Representation of the actin cytoskeleton in the AC8 microdomain. (A) Depiction of the relative activities of AC8, partially active AC8M1 and inactive AC8 D416N (GFP–AC8^(D416N)). (B) AC8, AC8M1 and AC8 D416N microdomains with respect to the cytoskeleton. In the intact cell, AC8 and AC8 D416N are tethered by the N-terminus to F-actin (blue spheres).
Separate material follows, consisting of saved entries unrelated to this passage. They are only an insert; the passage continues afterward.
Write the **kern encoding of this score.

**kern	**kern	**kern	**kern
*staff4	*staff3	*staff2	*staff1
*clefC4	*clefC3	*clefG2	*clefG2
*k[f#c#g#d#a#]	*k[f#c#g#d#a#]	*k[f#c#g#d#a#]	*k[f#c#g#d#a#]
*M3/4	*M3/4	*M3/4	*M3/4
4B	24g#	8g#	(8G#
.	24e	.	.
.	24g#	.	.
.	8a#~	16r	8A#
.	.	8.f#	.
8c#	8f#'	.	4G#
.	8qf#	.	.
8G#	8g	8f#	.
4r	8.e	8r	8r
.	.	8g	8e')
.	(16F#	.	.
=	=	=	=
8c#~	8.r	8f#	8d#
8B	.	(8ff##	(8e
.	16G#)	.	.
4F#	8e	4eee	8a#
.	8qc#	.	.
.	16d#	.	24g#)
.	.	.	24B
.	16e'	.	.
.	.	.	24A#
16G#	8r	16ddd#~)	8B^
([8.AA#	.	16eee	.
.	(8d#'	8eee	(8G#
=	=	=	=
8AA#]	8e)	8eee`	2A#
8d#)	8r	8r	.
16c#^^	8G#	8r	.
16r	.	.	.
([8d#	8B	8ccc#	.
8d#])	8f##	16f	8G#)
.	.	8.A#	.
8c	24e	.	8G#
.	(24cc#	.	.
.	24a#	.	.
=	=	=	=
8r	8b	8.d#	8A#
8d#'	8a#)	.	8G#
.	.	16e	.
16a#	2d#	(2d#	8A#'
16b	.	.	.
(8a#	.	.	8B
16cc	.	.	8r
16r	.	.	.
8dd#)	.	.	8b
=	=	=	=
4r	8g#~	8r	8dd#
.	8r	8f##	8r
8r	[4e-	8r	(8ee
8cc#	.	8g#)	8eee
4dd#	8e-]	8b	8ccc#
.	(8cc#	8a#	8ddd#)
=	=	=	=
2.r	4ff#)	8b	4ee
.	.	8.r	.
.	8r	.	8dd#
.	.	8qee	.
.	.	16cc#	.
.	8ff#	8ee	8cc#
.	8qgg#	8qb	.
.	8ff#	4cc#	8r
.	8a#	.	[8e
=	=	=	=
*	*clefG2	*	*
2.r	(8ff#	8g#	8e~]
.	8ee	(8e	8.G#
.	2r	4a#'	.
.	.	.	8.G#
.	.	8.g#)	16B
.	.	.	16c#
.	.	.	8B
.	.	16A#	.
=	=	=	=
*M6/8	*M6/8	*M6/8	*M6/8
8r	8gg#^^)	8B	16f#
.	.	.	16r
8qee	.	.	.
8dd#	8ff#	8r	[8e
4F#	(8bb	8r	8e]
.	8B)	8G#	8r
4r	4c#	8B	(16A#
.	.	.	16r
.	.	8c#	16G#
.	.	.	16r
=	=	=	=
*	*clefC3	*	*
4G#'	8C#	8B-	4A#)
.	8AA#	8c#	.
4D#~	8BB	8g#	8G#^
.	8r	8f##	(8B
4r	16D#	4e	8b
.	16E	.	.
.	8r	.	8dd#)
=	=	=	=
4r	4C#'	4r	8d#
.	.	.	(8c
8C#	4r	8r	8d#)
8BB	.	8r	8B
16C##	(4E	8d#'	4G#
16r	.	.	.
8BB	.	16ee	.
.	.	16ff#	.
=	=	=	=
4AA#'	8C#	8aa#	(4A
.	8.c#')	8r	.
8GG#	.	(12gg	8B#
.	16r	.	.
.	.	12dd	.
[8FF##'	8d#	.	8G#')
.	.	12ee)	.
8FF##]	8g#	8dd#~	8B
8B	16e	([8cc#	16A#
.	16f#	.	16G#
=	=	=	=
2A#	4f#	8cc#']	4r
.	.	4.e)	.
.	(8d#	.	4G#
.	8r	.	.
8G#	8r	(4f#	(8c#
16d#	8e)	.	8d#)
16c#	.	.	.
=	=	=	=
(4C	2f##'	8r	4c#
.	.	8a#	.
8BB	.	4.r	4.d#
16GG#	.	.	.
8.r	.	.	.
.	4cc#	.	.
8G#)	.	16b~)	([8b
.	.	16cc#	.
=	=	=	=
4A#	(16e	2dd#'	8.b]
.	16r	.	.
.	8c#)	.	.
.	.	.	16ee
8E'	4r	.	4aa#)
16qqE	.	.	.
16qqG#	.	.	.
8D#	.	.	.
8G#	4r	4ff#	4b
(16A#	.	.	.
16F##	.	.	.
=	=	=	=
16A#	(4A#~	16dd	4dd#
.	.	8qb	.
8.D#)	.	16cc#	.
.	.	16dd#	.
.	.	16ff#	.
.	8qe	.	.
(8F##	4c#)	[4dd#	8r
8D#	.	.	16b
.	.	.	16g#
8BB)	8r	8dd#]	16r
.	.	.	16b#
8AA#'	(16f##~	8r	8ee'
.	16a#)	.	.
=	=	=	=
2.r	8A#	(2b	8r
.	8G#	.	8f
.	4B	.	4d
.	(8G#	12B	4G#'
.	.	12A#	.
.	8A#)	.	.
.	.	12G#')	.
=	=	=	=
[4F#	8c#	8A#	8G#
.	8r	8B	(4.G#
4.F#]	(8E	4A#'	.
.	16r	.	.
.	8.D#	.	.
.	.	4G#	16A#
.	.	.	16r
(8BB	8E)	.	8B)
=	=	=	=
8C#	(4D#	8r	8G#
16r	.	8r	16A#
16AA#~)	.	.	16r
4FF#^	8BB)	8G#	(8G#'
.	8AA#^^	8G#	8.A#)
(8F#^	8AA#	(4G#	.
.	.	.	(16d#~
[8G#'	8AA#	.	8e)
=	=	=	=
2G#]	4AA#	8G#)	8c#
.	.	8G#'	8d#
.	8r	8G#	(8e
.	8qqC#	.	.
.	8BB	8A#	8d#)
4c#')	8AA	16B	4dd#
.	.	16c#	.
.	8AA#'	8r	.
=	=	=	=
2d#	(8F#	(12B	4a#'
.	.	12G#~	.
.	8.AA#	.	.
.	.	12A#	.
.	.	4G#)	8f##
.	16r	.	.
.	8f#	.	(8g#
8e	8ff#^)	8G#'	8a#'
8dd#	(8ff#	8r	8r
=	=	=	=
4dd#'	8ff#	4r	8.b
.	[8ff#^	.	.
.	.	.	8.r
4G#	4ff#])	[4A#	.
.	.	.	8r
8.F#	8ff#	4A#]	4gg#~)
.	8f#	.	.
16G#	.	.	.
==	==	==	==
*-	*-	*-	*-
AC8M1 lacks the N-terminus and is trapped in corrals. (C) Following disruption with LatB, the cAMP (black diamonds) produced by AC8 could promote protein–protein interactions (green and red shapes) and induce actin polymerization, forming slow moving aggregates, which can be measured by FRAP and bleached by FCS, and a fast moving, non-aggregated population. Disruption of the cytoskeleton leads to the free diffusion of AC8M1 and two populations of AC8 D416N are produced, both recordable by FRAP and FCS; fast diffusing individual proteins and slower moving proteins bound to small linear actin filaments. (D) Summary of FRAP and FCS data following treatment with LatB. Addition and subtraction signs represent an increase or decrease, respectively, compared with the untreated control.

Fig. 10.

cAMP influences the cytoskeleton through PKA and EPAC. (A,B) The effect of inhibiting PKA with 10 μM H89 or 1 μM KT5720 on (A) the MF of GFP–AC8 ± LatB and (B) D_FRAP of GFP–AC8 ± LatB. (C,D) The effect of exogenous cAMP analogues, CPT–cAMP and DB–cAMP on (C) the MF of GFP–AC8 D416N ± LatB and (D) the D_FRAP of GFP–AC8 D416N ± LatB. (E,F) The effect of LatB on the mobility of GFP–AC8 D416N when AC8–HA is also expressed on (E) the MF and (F) the D_FRAP.